The U.S. Agency for International Development (USAID) engages religious leaders to facilitate greater partnership in, as well as ownership of, a community’s development.

PIRCOM has trained more than 21,000 religious leaders from a variety of faiths on malaria prevention and treatment. Source: USAID

Left unchecked, disease imperils the stability and prosperity of all; therefore, improving global health outcomes is a shared responsibility. This means reaching out to community elders, leaders, and religious groups to ensure the quality and reach of health services and messages.

Religious leaders, along with their well-established networks of volunteers and community groups, have the potential to promote and sustain positive changes in the social norms, attitudes, and behaviors of their communities, which can affect development outcomes. Thus, the U.S. Agency for International Development (USAID) engages religious leaders to facilitate greater partnership in, as well as ownership of, a community’s development.

Over the past few years, malaria and other global health programs have increased support to grassroots health movements within faith communities. In addition to promoting health-seeking behaviors, these programs have helped bridge cultural and religious divides. One such initiative, the Together Against Malaria (TAM) program, arose in 2006 from the common vision of national leaders from 10 faith communities in Mozambique to use their religious organizations to disseminate malaria control messages and commodities. TAM’s goal was to train religious leaders on key malaria control and prevention messages so they could reach members of their communities with malaria messages – a goal that has been met with great success.

TAM was designed to determine whether grassroots religious organizations could become accessible and effective partners with existing public health interventions.
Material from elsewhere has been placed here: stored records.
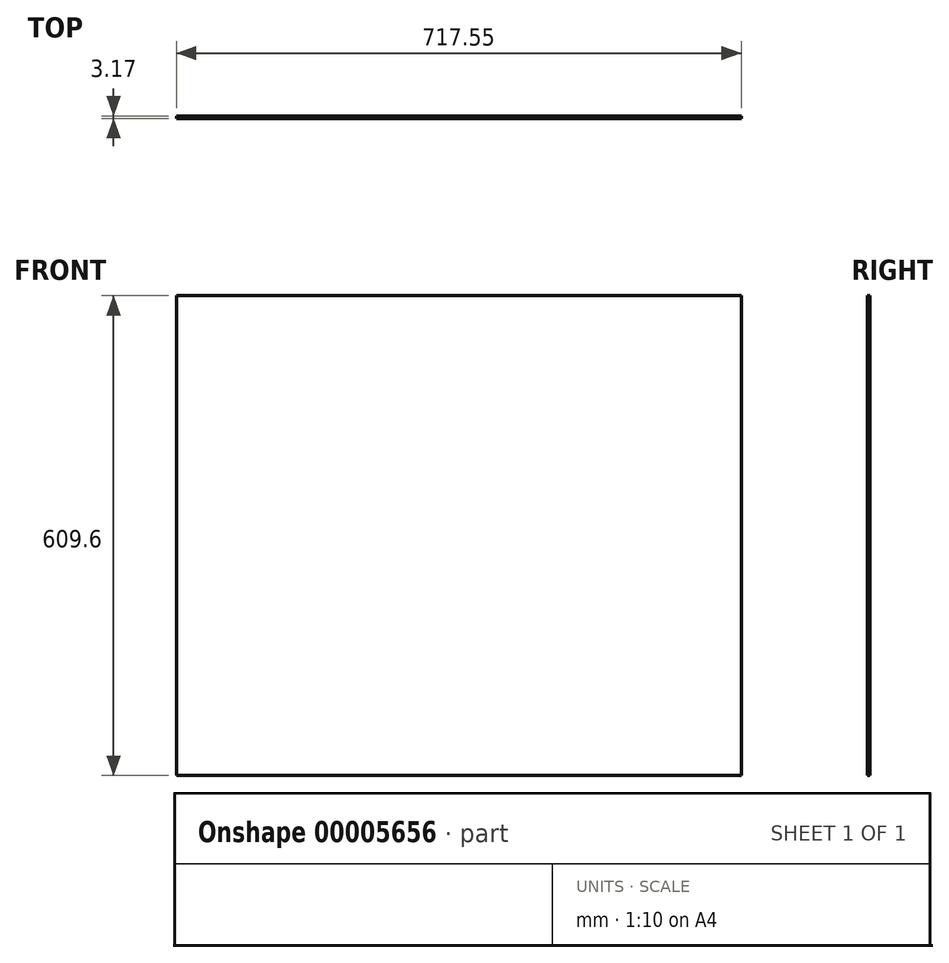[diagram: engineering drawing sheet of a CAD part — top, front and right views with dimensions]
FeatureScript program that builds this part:
annotation { "Feature Type Name" : "Feature", "Feature Type Description" : "" }
export const myFeature = defineFeature(function(context is Context, id is Id, definition is map)
    precondition{}
    {
        {
            var Q0;
            Q0=qCreatedBy(makeId("Front.planeOp"),FACE);
            var sketch = newSketch(context, id + "F0", { "sketchPlane" : qUnion([Q0])});
            skLineSegment(sketch, "E0.bottom", {"start": v(0, 0) * mm, "end": v(-717.55, 0) * mm});
            skLineSegment(sketch, "E0.top", {"start": v(0, 609.6) * mm, "end": v(-717.55, 609.6) * mm});
            skLineSegment(sketch, "E0.left", {"start": v(0, 0) * mm, "end": v(0, 609.6) * mm});
            skLineSegment(sketch, "E0.right", {"start": v(-717.55, 0) * mm, "end": v(-717.55, 609.6) * mm});
            skSolve(sketch);
        }
        {
            var Q0;
            Q0 = qSketchRegion(id + "F0", true);
            extrude(context, id + "F1", {"entities" : qUnion([Q0]), "depth" : 3.17 * mm});
        }
    });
The TAM partners sought to maximize the vast reach and influence of religious organizations in remote areas where government clinics and programs do not exist. The challenge was to shape these scattered houses of worship into a functional system for the delivery of malaria control education and commodities, overcoming geographic and religious differences. The TAM partners recognized that the disparate faith-based organizations must be intentionally unified, organized, developed, and supported if TAM was to be an effective and sustainable mechanism for disease prevention.
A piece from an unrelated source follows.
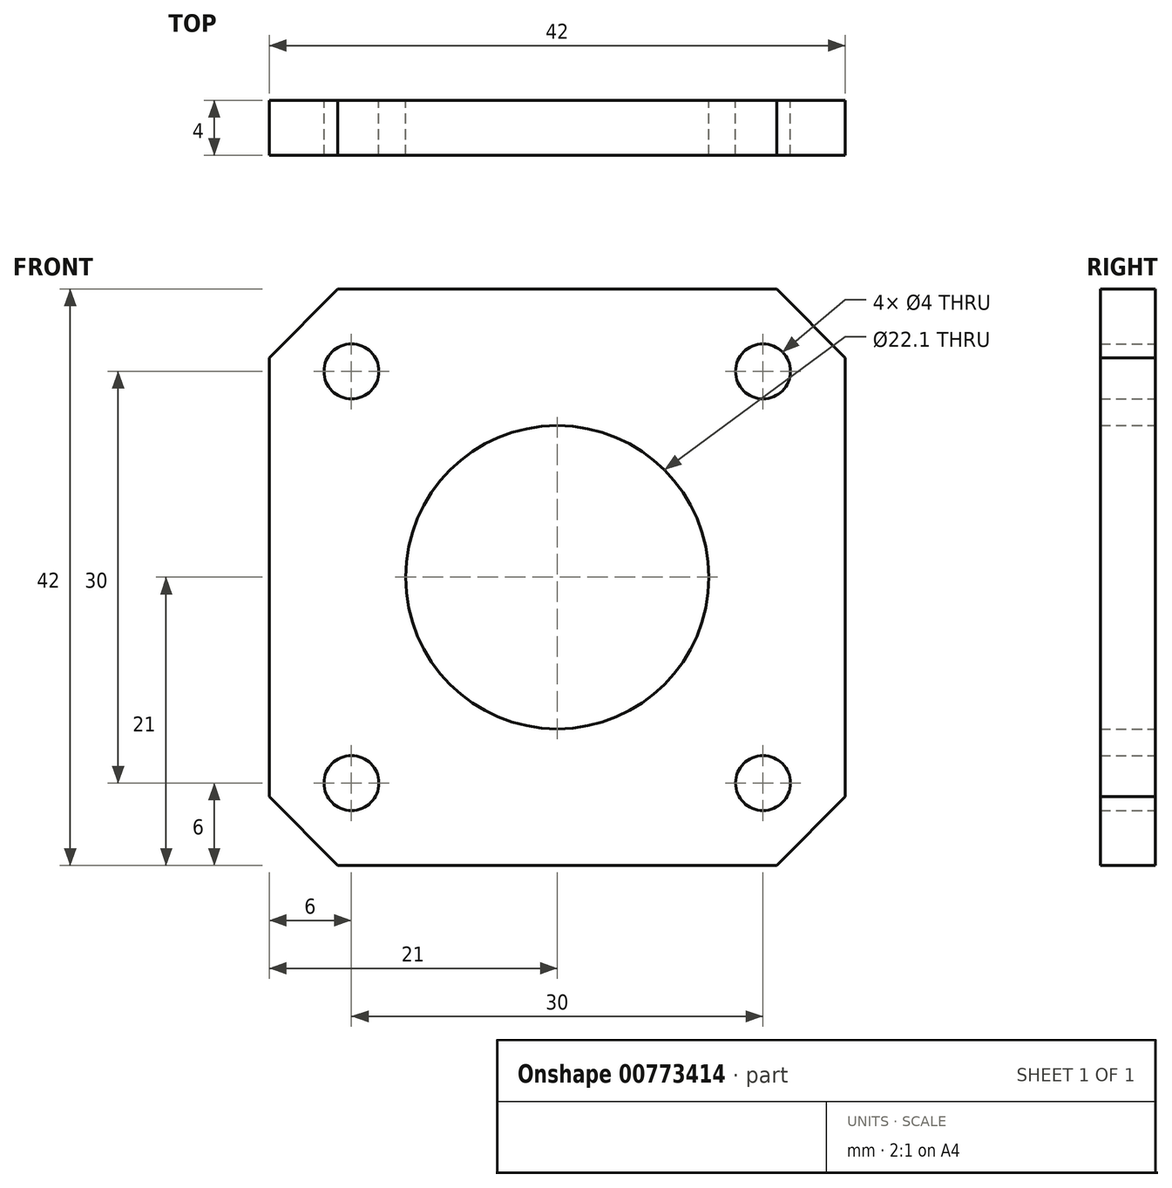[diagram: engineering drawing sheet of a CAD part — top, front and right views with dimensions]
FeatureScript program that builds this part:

With the help of the Center for Interfaith Action on Global Poverty, at the Washington National Cathedral, the founding religious leaders of TAM formed the Inter-religious Program against Malaria (PIRCOM, in Portuguese) – a Mozambican nongovernmental organization (NGO) established to carry out TAM’s program activities. The Adventist Development and Relief Agency served as PIRCOM’s in-country implementing partner in Mozambique. The TAM program was supported by a three-year initial grant from the President’s Malaria Initiative (PMI), which is led by USAID and implemented jointly with the Centers for Disease Control and Prevention.

These religious leaders have reached more than 1.5 million congregants across Mozambique with the life-saving messages. Source: USAID

To date, PIRCOM has trained more than 21,000 religious leaders from a variety of faiths on malaria prevention and treatment. These religious leaders have in turn reached more than 1.5 million congregants across Mozambique with the life-saving messages. Through PIRCOM, the religious leaders established a unique and powerful community network – one that can complement national and multinational efforts against malaria, as well as other diseases and poverty-related issues.
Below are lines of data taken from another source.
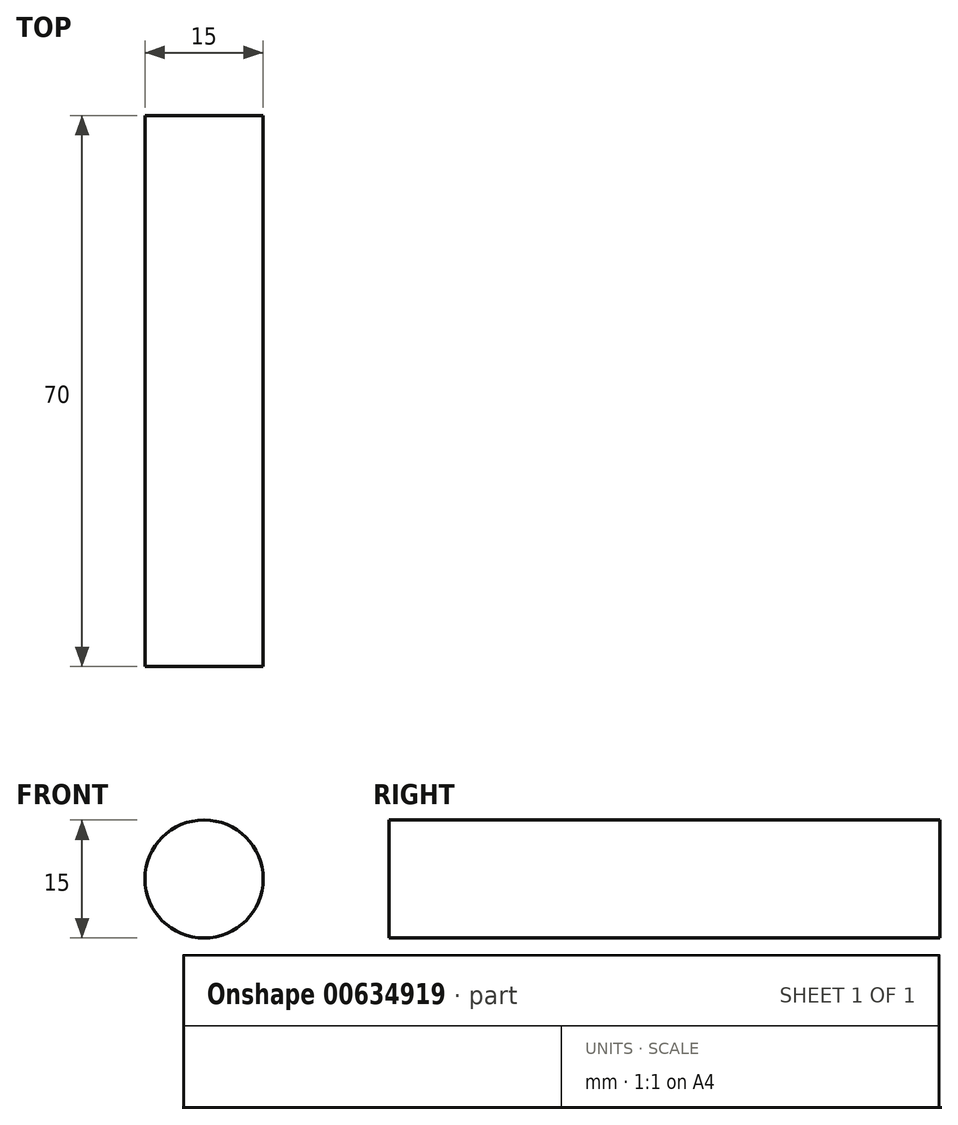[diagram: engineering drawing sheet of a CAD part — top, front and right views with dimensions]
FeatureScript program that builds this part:
annotation { "Feature Type Name" : "Feature", "Feature Type Description" : "" }
export const myFeature = defineFeature(function(context is Context, id is Id, definition is map)
    precondition{}
    {
        {
            var Q0;
            Q0=qCreatedBy(makeId("Front.planeOp"),FACE);
            var sketch = newSketch(context, id + "F0", { "sketchPlane" : qUnion([Q0])});
            skCircle(sketch, "E0", {"center": v(0, 0) * mm, "radius": 7.5 * mm});
            skSolve(sketch);
        }
        {
            var Q0;
            Q0 = qSketchRegion(id + "F0", true);
            extrude(context, id + "F1", {"entities" : qUnion([Q0]), "depth" : 70 * mm, "offsetDistance" : 25 * mm});
        }
    });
In addition to achieving the desired health-related outcomes, PIRCOM’s malaria prevention and control program has served as a noncontroversial tool to promote interfaith collaboration and dialogue on a broader scale.

While working together to promote malaria prevention and control in their communities, PIRCOM members have recognized the importance of their new relationships across faith lines. Imam Mussagy Remane, who is from the Islamic Congress of Mozambique and is a member of the provincial PIRCOM in Sofala, observed: “The most important thing is that we came to know each other. It was strange for me to be in a church; I had never spoken to a pastor – it was kind of a taboo. Malaria brought us together, brought us inside each other’s communities. Today we know many people from different faith groups.” Mussagy said that he no longer worries that tension between Christians and Muslims might spill over into his community because “by being busy with malaria together, people have come to know each other very well.”

Pastor Paul Viegas, pastor of the Assemblies of God Church and member of the provincial PIRCOM in Zambezia, echoed these sentiments: “I had never been in a mosque and had no personal access to Muslim leaders. We understand now we have problems in common, and we start to collaborate.” The religious leaders believe PIRCOM is an innovative national faith-based program for malaria and public health in Mozambique.

The U.S. Government is committed to working with a broad range of partners, most importantly national governments, as well as multilateral and bilateral institutions and private sector organizations. During the past year, PMI expanded collaboration with the private sector, NGOs, and faith-based organizations. These groups often have strong bases of operation and high degrees of influence in underserved rural areas, where the burden of malaria is greatest.